# [Task directions]
The discussion thread below concerns allocas in coroutine frames. List each username that appears as a comment author there, naming each only once.

# [Document section]
——

I think this is a better fix than #127524. Please take a look.

efriedma-quic · 2025-02-18T21:42:09Z

Adding metadata to an instruction should never be required for correctness: optimizations are not required to preserve metadata on instructions, so this "fix" will just break again later.

If we need two different kinds of alloca in coroutine functions, we need a different way to identify them.

rnk · 2025-02-19T00:38:13Z

That may be true, but grepping suggests that coro_outside_frame is pre-existing load-bearing metadata. I think it would be reasonable to use it to fix correctness today and work towards the longer term goal of representing important semantic information as first class alloca fields. We already have a significant semantics changing property, inalloca, that we could model this after.

efriedma-quic · 2025-02-19T01:10:42Z

I'm not really happy with that... but if the semantics were never properly defined in the first place, I guess this isn't making things worse.

Not sure if marking the allocas themselves is actually the right approach long-term. It seems like there's a distinction between code that's "inside" the coroutine (between the begin/end) and "outside" the coroutine, and there are a bunch of restrictions on code that's "outside" the coroutine. I'm not sure I really understand the mechanics of that, though.

ChuanqiXu9 · 2025-02-19T01:40:11Z

I don't feel the previous approach is too problematic. And for this one, I agree with Eli that the metadate may get erased somehow during the transformation.

zmodem · 2025-02-19T08:27:21Z

Adding metadata to an instruction should never be required for correctness

I figured the existing use and the fact that it only needs to survive until CoroSplit made it good enough. But you're right, we should do better.

I do think we need an explicit way to tell CoroSplit whether an alloca should go in the frame or not. I was thinking of adding an intrinsic when I found this metadata.

How about turning coro.outside.frame into an intrinsic instead?

I don't feel the previous approach is too problematic.

I was concerned that it relied on semantics which aren't really defined. There is nothing in the langref which says that the coro frame cannot be accessed after coro.end. As far as I can tell, doing so might be fine as long as the frame hasn't been deallocated, which we can't infer statically.

In fact, my change broke a test which seems to be doing exactly that. Just because it's old doesn't mean it was wrong. So the patch didn't feel solid.

On the other hand, the frontend knows exactly what's going on with these parameter allocas: they should be outside the frame, so having a way to communicate that seems like a solid fix.

zmodem · 2025-02-20T15:53:44Z

I pushed a sketch of what using an intrinsic instead would look like. What do you think?

github-actions · 2025-02-20T15:56:46Z

✅ With the latest revision this PR passed the C/C++ code formatter.

rnk

In the issue (#127499) you pointed out that this issue applies to the MSVC ABI where all parameters are destroyed in the callee. Is it reasonable to construct the analogous test case in that environment? I tried to do this locally, but can't for unrelated build configuration reasons.

ChuanqiXu9 · 2025-02-21T02:10:11Z

Adding metadata to an instruction should never be required for correctness

I figured the existing use and the fact that it only needs to survive until CoroSplit made it good enough. But you're right, we should do better.

I do think we need an explicit way to tell CoroSplit whether an alloca should go in the frame or not. I was thinking of adding an intrinsic when I found this metadata.

How about turning coro.outside.frame into an intrinsic instead?

——

(Dataset items)
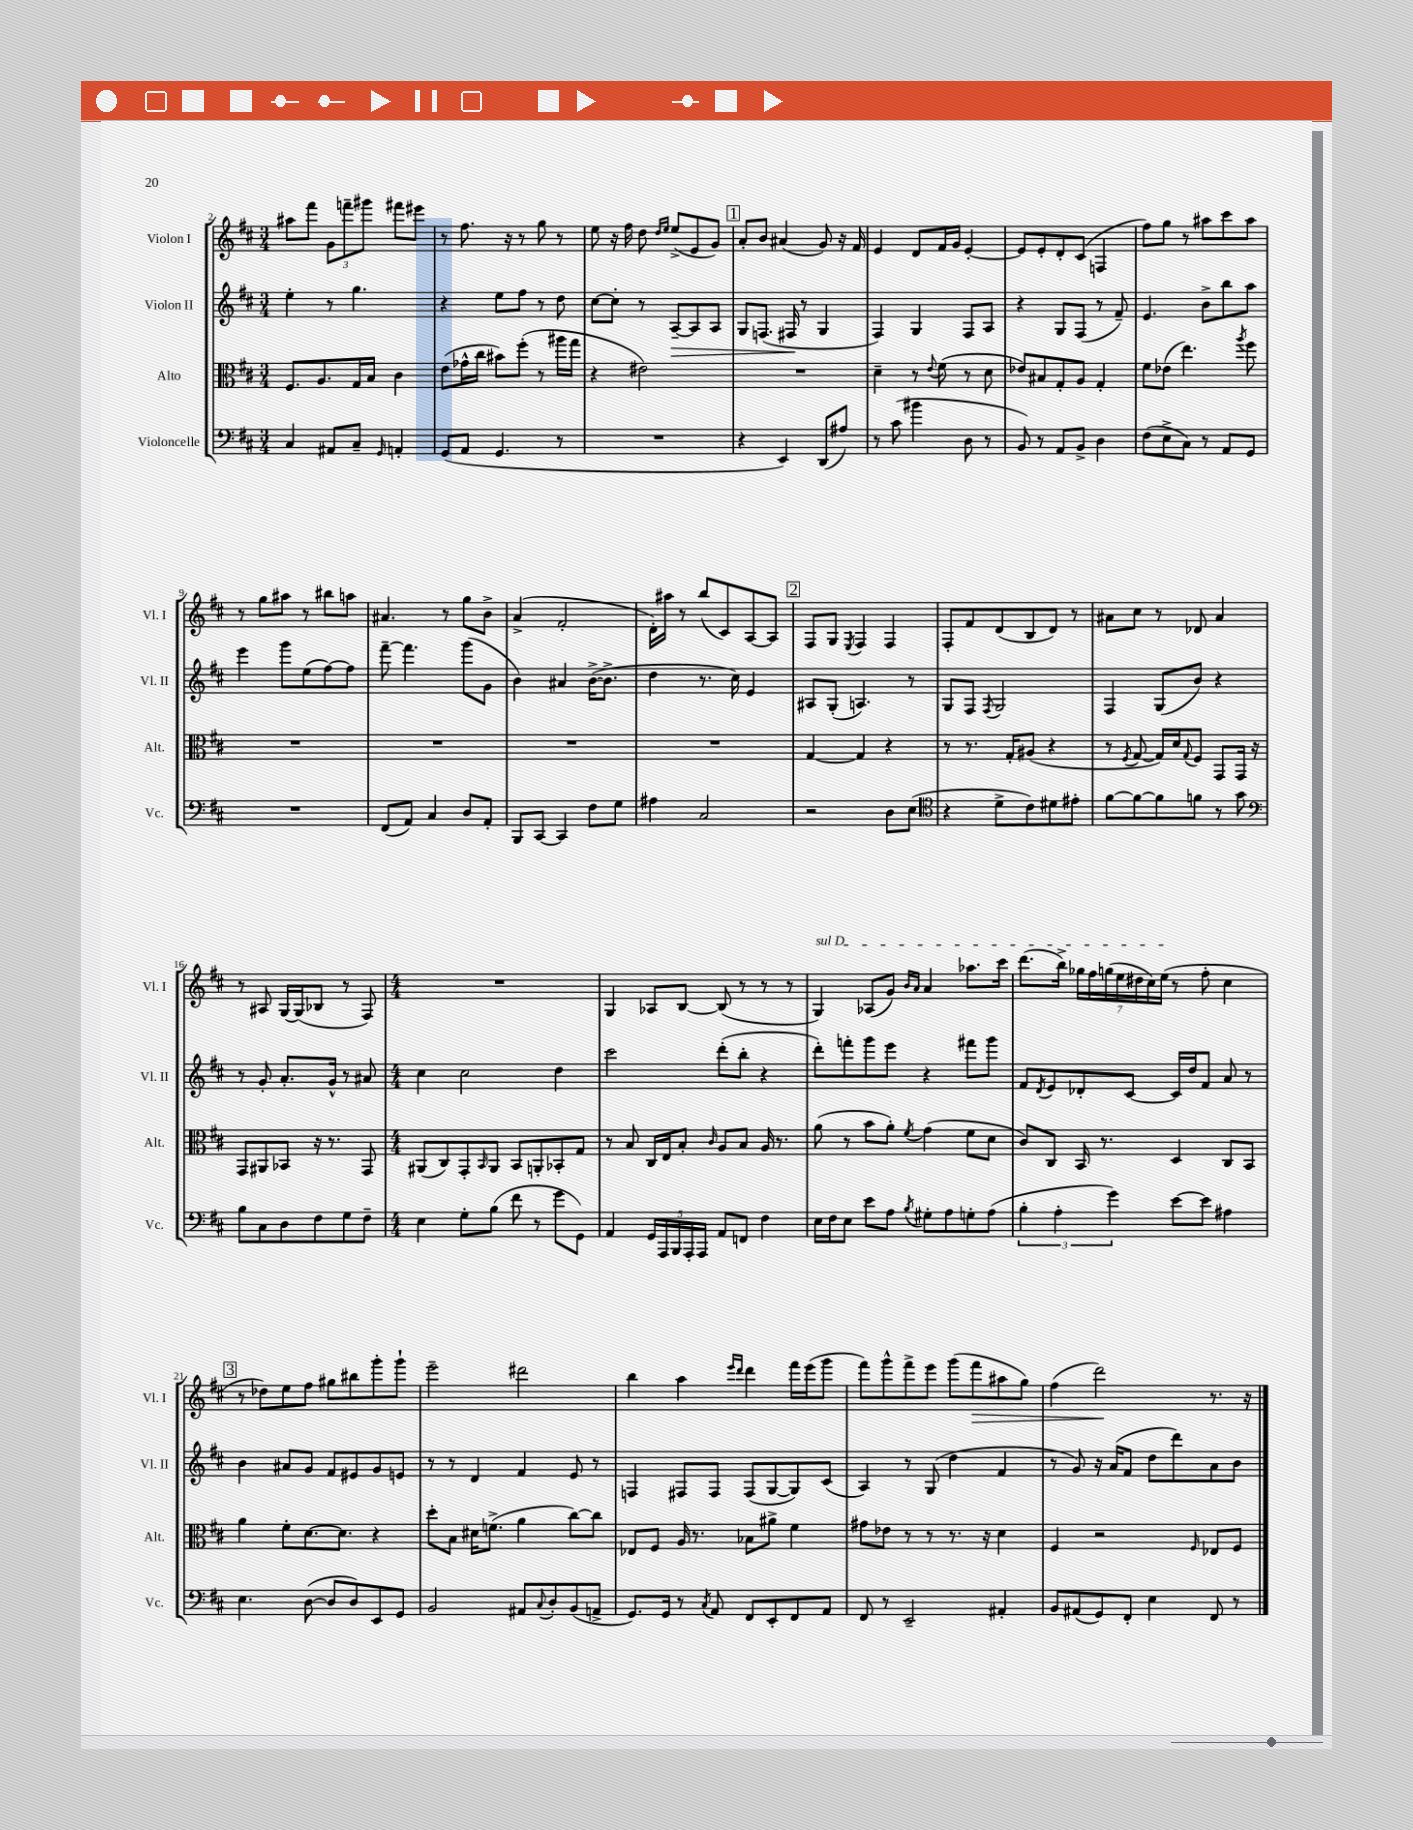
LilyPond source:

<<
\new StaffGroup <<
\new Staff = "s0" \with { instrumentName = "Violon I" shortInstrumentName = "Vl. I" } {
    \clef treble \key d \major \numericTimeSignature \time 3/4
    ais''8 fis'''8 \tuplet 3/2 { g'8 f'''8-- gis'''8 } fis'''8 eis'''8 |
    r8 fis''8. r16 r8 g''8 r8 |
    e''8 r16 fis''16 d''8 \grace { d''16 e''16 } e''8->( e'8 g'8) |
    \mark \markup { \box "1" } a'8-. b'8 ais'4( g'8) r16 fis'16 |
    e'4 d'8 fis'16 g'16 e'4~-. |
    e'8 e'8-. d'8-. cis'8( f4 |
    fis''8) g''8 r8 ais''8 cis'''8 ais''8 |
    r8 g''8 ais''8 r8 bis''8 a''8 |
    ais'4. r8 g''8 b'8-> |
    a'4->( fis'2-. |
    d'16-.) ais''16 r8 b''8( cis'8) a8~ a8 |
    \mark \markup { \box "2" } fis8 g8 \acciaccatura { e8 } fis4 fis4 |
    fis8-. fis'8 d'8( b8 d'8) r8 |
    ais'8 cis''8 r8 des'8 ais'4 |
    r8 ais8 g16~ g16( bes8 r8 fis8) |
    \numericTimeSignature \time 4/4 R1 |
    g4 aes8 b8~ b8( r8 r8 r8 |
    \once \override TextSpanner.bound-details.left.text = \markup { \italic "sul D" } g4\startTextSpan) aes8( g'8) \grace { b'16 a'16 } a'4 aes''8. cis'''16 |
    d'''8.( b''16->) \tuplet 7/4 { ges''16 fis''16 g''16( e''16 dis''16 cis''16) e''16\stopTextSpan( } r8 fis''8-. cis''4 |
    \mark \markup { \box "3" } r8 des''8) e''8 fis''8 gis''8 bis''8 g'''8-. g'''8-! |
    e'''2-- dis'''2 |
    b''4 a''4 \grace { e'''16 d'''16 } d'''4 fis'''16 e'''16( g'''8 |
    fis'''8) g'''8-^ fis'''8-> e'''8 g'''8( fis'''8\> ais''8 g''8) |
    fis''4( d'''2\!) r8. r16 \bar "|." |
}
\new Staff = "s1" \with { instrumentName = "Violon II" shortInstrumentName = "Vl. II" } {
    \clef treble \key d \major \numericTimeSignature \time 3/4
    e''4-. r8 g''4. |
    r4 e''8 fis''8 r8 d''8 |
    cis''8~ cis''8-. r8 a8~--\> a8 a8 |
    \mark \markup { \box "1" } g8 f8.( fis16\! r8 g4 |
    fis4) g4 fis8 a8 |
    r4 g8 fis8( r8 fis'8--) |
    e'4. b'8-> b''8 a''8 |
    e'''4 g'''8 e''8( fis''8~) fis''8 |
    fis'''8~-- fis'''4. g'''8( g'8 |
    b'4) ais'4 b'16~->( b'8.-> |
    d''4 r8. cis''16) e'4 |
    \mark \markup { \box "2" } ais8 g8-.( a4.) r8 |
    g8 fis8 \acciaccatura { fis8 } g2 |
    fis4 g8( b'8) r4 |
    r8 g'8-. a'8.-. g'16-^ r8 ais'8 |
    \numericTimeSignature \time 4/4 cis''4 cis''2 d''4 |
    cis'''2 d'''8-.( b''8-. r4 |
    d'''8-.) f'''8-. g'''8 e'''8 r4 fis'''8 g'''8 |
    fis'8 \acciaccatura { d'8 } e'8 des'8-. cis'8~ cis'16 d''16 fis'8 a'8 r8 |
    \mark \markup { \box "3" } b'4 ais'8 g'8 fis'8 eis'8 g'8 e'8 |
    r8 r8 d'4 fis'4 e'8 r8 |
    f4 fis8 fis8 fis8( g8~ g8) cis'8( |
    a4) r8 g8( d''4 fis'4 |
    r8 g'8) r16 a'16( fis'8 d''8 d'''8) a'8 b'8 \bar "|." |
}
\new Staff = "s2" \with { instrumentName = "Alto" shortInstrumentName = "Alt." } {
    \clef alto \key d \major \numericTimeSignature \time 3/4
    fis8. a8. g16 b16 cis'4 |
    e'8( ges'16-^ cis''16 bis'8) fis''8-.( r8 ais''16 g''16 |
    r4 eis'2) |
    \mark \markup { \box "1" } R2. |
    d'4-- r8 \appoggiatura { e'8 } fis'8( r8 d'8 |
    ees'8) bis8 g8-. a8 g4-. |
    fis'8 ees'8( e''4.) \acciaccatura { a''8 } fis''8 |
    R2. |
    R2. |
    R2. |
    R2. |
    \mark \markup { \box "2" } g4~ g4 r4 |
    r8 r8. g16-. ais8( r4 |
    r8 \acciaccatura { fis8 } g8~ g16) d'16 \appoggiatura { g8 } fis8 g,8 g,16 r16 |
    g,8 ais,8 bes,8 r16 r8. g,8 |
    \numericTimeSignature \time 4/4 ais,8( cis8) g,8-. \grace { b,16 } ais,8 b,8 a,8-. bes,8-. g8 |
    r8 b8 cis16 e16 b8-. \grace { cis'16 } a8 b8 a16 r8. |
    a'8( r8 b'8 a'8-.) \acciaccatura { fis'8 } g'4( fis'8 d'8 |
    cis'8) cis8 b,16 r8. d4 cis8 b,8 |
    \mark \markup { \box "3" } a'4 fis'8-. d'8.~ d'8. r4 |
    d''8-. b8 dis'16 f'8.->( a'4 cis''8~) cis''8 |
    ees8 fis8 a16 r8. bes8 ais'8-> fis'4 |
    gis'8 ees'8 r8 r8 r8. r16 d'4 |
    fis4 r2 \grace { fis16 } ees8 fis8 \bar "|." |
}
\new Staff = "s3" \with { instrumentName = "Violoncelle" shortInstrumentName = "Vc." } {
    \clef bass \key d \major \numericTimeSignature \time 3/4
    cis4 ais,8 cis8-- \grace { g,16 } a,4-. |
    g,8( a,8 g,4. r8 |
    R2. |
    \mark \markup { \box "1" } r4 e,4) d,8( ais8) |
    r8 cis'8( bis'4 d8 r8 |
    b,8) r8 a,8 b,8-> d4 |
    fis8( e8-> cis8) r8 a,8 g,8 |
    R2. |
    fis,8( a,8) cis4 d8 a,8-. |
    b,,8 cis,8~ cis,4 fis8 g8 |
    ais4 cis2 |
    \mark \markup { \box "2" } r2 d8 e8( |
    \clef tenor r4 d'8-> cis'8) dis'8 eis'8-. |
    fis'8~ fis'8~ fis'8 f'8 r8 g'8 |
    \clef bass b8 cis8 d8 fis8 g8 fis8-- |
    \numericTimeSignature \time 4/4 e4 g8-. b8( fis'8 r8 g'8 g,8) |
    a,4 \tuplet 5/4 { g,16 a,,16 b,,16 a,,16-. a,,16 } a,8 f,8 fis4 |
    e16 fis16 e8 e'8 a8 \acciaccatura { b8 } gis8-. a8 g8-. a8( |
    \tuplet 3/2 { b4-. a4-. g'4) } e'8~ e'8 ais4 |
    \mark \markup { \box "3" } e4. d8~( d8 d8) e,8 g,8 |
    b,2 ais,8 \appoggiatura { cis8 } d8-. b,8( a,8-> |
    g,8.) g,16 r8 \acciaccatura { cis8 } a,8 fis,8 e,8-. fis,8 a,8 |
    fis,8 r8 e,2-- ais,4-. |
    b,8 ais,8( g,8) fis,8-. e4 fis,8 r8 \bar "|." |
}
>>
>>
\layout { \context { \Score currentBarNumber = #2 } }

——

# [Response]
efriedma-quic
rnk
ChuanqiXu9
zmodem
github-actions